> **Exercise brief**
Your task is to copy the stretch of lines in the records below that begins with the line containing "darstellt, darunter" and ends with the line containing "Voortaan komt er om de 2 weken, onder be", exactly as written, with nothing added.
== Records supplied ==
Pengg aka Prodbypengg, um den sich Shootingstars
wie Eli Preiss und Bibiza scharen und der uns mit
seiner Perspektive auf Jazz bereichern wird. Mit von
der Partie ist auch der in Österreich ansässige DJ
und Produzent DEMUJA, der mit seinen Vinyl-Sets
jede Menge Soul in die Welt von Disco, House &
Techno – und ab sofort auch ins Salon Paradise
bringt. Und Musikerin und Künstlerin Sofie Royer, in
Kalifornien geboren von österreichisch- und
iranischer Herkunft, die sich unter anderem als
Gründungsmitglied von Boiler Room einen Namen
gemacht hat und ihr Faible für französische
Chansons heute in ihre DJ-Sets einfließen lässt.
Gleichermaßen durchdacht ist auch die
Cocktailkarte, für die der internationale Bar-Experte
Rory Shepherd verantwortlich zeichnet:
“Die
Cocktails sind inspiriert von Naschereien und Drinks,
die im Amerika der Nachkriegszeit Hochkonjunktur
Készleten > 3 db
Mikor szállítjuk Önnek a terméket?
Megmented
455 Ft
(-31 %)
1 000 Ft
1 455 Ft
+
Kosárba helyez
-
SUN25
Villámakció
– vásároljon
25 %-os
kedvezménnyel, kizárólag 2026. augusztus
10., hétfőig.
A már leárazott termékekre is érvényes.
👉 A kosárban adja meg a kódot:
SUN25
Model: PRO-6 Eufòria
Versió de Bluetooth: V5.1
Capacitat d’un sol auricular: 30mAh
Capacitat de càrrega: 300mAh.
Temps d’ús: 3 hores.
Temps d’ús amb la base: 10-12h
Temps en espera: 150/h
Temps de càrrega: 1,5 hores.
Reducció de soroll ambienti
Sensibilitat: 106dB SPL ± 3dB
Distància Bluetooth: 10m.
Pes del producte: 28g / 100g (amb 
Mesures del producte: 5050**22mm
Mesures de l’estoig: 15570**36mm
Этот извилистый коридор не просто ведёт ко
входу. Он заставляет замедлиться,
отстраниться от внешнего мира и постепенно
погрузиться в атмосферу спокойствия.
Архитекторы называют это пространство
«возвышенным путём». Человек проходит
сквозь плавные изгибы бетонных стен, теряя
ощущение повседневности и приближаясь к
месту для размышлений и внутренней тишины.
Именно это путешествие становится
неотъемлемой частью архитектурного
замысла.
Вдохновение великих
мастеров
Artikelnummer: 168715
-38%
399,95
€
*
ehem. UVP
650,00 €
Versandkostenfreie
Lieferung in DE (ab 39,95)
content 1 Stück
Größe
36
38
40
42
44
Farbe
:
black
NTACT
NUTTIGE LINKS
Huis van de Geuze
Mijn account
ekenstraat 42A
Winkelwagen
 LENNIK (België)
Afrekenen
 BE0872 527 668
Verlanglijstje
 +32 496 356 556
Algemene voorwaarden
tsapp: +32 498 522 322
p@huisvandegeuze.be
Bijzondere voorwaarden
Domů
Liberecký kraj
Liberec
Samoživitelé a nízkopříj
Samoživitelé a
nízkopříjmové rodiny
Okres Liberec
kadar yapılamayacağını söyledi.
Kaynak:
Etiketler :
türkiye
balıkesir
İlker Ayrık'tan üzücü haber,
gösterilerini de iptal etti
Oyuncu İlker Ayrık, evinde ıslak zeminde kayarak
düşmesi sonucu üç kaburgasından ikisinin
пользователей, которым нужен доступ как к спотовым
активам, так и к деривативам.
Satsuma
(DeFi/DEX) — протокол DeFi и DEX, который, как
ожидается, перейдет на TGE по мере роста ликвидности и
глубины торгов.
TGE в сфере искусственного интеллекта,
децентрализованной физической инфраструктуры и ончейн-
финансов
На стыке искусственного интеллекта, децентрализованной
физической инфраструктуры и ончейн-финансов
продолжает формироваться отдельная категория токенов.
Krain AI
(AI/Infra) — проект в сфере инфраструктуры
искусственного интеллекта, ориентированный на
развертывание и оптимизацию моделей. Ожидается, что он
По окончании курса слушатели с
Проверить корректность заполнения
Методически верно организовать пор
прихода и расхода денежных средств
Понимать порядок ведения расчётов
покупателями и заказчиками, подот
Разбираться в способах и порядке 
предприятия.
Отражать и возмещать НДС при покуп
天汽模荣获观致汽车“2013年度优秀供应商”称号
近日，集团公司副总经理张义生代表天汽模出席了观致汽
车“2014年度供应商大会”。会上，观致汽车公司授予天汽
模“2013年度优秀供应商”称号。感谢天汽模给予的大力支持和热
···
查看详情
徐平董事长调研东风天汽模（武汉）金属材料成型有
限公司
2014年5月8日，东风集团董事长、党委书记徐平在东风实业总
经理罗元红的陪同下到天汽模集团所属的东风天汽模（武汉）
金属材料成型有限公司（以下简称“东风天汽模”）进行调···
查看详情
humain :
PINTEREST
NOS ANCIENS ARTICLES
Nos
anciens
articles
===
== Records supplied ==
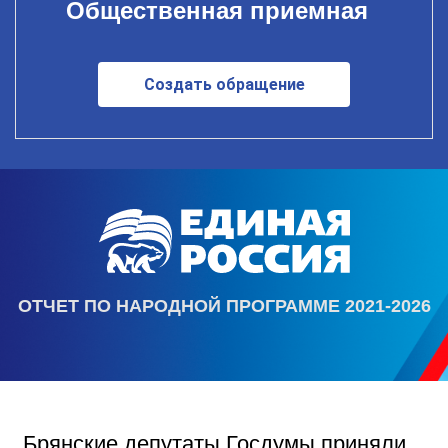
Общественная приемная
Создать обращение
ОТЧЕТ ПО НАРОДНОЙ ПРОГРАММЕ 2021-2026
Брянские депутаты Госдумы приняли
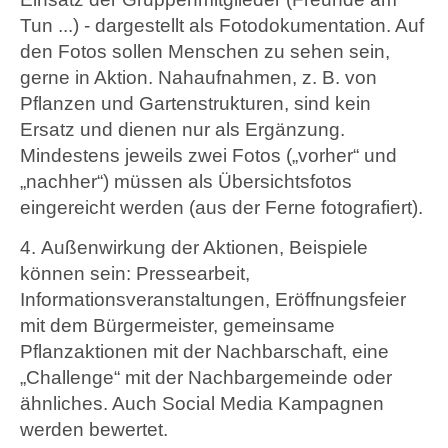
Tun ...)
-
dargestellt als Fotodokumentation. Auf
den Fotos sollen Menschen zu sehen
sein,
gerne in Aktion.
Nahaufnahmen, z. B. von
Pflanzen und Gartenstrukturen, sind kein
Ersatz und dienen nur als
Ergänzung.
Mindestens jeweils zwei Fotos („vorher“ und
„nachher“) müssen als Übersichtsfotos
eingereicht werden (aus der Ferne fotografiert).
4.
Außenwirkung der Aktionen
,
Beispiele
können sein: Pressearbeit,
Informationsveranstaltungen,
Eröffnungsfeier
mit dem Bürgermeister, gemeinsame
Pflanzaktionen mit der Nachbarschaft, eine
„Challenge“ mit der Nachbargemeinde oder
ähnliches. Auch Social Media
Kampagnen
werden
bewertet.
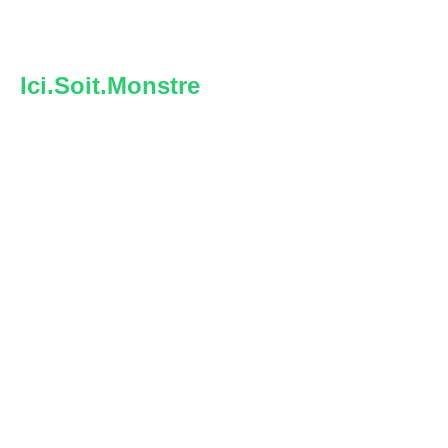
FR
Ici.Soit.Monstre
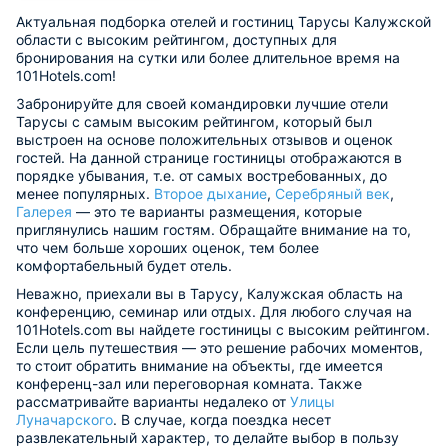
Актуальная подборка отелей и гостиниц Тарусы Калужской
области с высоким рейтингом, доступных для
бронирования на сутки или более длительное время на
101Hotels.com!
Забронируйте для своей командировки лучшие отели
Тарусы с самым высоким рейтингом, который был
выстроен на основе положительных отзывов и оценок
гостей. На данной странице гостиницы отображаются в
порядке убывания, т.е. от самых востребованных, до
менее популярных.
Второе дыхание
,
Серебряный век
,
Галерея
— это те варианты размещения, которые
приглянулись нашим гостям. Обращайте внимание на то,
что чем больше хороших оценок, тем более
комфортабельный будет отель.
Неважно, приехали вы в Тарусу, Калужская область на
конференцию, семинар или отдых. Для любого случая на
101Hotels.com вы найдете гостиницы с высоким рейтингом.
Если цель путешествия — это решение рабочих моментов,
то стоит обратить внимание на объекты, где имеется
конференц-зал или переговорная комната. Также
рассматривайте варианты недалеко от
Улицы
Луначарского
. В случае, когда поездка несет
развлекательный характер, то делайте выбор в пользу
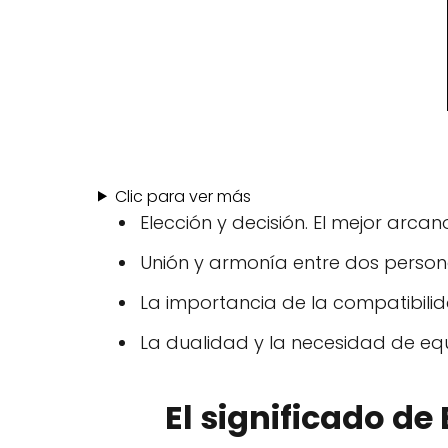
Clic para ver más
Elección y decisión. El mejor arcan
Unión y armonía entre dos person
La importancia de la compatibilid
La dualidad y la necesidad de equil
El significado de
===
== Records supplied ==
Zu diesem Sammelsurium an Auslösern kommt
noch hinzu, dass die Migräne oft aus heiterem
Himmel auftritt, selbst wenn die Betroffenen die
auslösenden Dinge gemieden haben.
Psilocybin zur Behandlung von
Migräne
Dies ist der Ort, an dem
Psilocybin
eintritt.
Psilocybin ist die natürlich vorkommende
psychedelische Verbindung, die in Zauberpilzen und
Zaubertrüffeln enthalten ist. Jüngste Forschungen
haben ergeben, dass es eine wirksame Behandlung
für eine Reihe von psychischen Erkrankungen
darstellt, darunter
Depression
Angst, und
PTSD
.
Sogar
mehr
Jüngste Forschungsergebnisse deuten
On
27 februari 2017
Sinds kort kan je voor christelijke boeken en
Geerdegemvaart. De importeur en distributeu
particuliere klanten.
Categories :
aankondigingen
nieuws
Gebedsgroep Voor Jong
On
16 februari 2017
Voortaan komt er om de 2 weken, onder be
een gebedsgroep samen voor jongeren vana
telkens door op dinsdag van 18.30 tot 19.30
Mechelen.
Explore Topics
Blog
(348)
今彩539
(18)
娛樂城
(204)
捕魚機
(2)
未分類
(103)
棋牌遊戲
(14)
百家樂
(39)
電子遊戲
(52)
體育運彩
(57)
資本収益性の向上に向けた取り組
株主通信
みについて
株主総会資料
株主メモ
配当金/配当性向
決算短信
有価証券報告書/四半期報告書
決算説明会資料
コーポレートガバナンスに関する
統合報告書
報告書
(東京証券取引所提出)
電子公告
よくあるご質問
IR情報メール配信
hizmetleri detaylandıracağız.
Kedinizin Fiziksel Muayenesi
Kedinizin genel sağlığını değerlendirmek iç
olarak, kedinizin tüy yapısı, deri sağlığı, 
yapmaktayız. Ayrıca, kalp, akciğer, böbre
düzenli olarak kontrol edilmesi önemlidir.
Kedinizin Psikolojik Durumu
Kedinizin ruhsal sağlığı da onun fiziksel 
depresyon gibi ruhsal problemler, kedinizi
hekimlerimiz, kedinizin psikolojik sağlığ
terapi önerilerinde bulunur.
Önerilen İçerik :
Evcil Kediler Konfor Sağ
===
> **Written answer**
darstellt, darunter
Depression
Angst, und
PTSD
.
Sogar
mehr
Jüngste Forschungsergebnisse deuten
On
27 februari 2017
Sinds kort kan je voor christelijke boeken en
Geerdegemvaart. De importeur en distributeu
particuliere klanten.
Categories :
aankondigingen
nieuws
Gebedsgroep Voor Jong
On
16 februari 2017
Voortaan komt er om de 2 weken, onder be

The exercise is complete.